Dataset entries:
--------------------------------

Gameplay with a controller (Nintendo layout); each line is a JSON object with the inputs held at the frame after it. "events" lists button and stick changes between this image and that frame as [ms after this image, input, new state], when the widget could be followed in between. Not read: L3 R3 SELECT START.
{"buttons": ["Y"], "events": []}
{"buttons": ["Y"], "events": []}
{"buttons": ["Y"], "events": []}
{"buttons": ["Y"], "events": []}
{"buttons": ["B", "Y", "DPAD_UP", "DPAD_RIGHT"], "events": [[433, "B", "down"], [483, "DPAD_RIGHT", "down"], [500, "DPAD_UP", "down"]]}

--------------------------------

▶ _WHAT THE EXERCISE ASKS_: Repeat each line of the data exactly as it appears above.

▶ _WRITTEN RESPONSE_:
Gameplay with a controller (Nintendo layout); each line is a JSON object with the inputs held at the frame after it. "events" lists button and stick changes between this image and that frame as [ms after this image, input, new state], when the widget could be followed in between. Not read: L3 R3 SELECT START.
{"buttons": ["Y"], "events": []}
{"buttons": ["Y"], "events": []}
{"buttons": ["Y"], "events": []}
{"buttons": ["Y"], "events": []}
{"buttons": ["B", "Y", "DPAD_UP", "DPAD_RIGHT"], "events": [[433, "B", "down"], [483, "DPAD_RIGHT", "down"], [500, "DPAD_UP", "down"]]}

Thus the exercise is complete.